Tient-elle la route, cette thèse d’un séisme footballistique à Séville suivi de répliques récurrentes ? Notre sans-emploi un rien looser enquête, aidé par Fred, son ami journaliste sportif dans un grand quotidien. Et qui mieux que les protagonistes de l’affaire pour confronter les points de vue ? Voir le tandem, trente-cinq ans après les faits, aller à la rencontre de l’arbitre, du portier de la Mannschaft, de Battiston, de Platini et même d’Hidalgo, entraîneur des Français à l’époque, nous vaudra de savoureuses pages.
De bout en bout le livre est drôle, mais derrière l’évidente légèreté du propos et la facétie du personnage principal, se fait entendre une folie douce. Au-delà de l’aspect footballistique, qui fait que ce roman s’adresse avant tout aux amateurs de tapis vert ex-collectionneurs de cartes Panini, quelque chose nous est dit, tendrement, de la relation intime qu’un homme entretient avec ce sport si particulier qu’est le foot. « Un match, c’est un petit théâtre intime… C’est votre histoire ! », fait dire à Hidalgo un Tronchet dont l’apparent penchant pour la bouffonnerie vise surtout à masquer une délicate mélancolie, douce elle aussi, comme la folie.

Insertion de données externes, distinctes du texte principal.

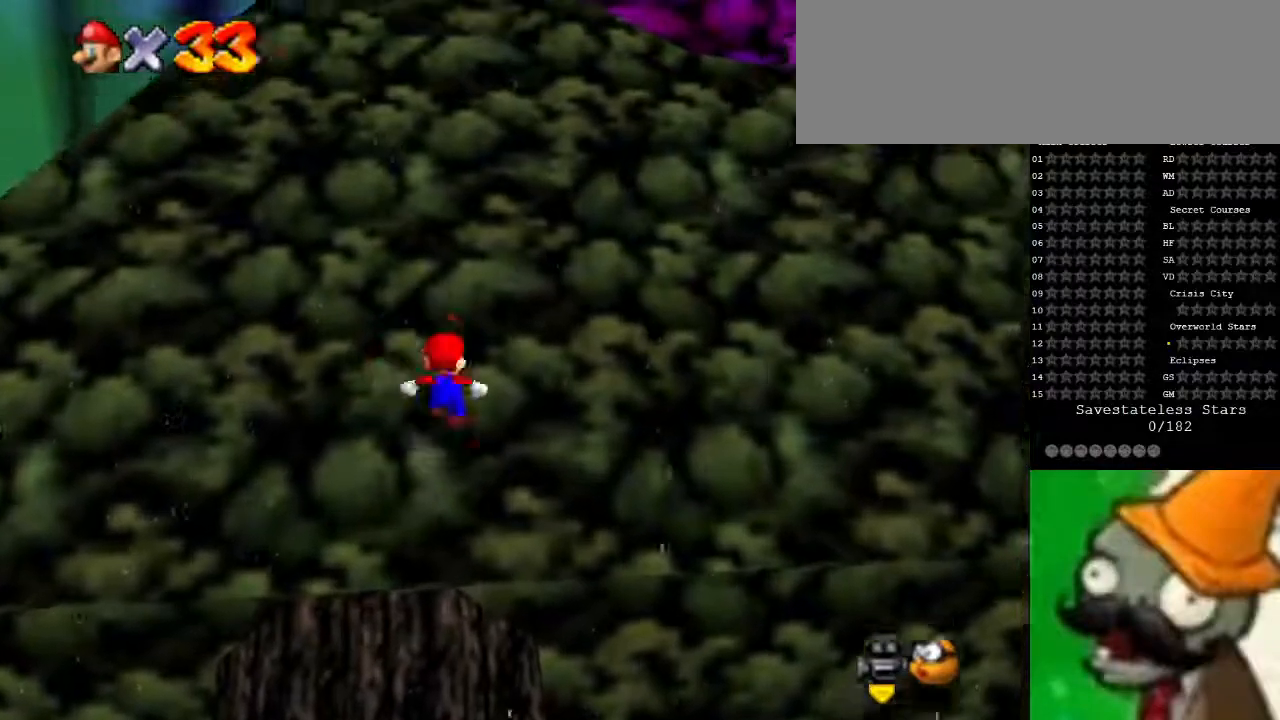
{"keys": ["right", "space", "up"], "events": [[100, "g", "up"], [200, "g", "down"], [300, "g", "up"], [400, "g", "down"], [467, "g", "up"]]}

De toute évidence, ce livre parlera d’abord à ceux qui ne séparent pas leur modeste existence d’un certain rapport au(x) sport(s). En eux il résonnera fort, car ils y retrouveront exposés les ressorts psychologiques de leur consentante aliénation aux émotions sportives, cette drogue dure qui dure.
Anthony Dufraisse
Les Fantômes de Séville
Didier Tronchet
La Fosse aux ours, 156 p., 18 €
Domaine français Le barré de Séville
juillet 2022 | Le Matricule des Anges n°235
| par
Anthony Dufraisse
Quand un inoubliable match de foot reste une fracture à jamais ouverte.
Un livre
Le barré de Séville
Par
Anthony Dufraisse
Le Matricule des Anges n°235
, juillet 2022.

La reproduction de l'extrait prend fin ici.